:: Textauszug ::
Nelson, der grosse Held, wurde uebrigens, weil er nicht auf See bestattet werden wollte, in ein mit Brandy gefuelltes Fass gelegt und darin einige Monate aufbewahrt, weil man nach der Schlacht nicht gleich nach England zurueckkehren konnte. Waren schon harte Zeiten damals.
Das Schiff ist vollstaendig mit Kanonen bestueckt (ueber hundert), konnte 35 Tonnen Schwarzpulver laden, ueber 5000 Eichen sollen beim Bau verwendet worden sein (kann ich eigentlich kaum glauben, stand aber so da), und hatte in der Schlacht eine Besatzung von ueber 800 Mann.
Wer mal hinkommt: eine Touristenattraktion, die sich wirklich lohnt.

:: Aufgaben und Übungen ::
[1] Entscheide bitte bei jeder Aussage, ob sie zum Textauszug passt, und antworte mit Ja oder Nein samt den entscheidenden Worten als wörtlichem Zitat. (a) Nelson wollte auf See bestattet werden. (b) Das Schiff hatte in der Schlacht eine Besatzung von mehr als 800 Mann. (c) Das Schiff konnte 50 Tonnen Schwarzpulver laden.
[2] Womit war laut Textauszug das Fass gefüllt, in dem Nelson aufbewahrt wurde?

:: Eingabedaten ::
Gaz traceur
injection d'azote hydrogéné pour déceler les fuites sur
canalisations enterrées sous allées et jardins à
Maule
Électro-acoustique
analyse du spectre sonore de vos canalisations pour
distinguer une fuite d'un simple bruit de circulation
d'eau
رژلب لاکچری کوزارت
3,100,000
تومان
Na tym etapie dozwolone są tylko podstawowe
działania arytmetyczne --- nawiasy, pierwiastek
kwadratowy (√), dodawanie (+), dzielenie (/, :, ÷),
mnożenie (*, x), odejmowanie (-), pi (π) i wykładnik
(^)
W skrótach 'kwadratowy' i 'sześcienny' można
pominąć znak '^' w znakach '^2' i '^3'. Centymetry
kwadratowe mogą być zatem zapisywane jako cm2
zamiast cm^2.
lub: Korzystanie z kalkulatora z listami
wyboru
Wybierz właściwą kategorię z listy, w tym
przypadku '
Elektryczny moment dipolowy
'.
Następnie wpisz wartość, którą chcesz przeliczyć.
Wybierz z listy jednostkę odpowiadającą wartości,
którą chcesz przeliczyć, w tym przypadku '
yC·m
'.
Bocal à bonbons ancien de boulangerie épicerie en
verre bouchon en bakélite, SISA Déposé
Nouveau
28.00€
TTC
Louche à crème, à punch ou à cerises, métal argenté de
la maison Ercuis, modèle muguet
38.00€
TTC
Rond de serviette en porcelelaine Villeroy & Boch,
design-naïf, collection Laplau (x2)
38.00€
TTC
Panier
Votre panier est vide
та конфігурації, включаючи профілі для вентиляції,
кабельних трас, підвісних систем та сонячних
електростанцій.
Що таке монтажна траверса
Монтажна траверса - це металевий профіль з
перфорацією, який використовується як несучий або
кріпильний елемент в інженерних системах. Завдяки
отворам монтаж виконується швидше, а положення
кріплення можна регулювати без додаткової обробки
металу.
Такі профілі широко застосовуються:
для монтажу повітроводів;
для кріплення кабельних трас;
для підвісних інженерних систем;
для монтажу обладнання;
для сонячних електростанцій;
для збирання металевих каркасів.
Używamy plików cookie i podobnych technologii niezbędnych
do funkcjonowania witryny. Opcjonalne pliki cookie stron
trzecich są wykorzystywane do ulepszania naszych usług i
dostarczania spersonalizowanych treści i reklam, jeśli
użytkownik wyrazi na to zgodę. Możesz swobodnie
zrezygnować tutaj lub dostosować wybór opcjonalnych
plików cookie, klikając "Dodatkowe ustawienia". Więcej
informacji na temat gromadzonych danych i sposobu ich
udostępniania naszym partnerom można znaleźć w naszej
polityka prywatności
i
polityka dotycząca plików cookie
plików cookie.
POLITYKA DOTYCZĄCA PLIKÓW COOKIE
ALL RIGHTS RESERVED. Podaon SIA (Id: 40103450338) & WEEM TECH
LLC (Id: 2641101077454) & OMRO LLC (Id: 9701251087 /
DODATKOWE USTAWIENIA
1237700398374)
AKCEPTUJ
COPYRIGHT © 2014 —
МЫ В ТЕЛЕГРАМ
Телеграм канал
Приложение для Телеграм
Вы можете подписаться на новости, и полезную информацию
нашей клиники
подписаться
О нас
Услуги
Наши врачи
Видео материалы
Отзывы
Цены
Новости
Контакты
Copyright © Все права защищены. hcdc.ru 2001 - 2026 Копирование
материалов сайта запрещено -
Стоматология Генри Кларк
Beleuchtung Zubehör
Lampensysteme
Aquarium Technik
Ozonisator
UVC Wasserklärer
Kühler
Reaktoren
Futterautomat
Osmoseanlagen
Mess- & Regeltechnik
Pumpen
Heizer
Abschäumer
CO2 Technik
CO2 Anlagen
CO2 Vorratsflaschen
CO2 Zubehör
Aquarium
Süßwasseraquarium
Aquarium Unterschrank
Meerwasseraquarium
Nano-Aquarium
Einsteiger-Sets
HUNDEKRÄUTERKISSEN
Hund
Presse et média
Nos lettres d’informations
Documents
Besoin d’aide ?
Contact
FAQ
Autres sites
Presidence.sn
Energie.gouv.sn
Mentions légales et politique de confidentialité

:: Lösungen in Reihenfolge ::
[1]
(a) Nein: „weil er nicht auf See bestattet werden wollte“
(b) Ja: „hatte in der Schlacht eine Besatzung von ueber 800 Mann“
(c) Nein: „konnte 35 Tonnen Schwarzpulver laden“

[2] Mit Brandy.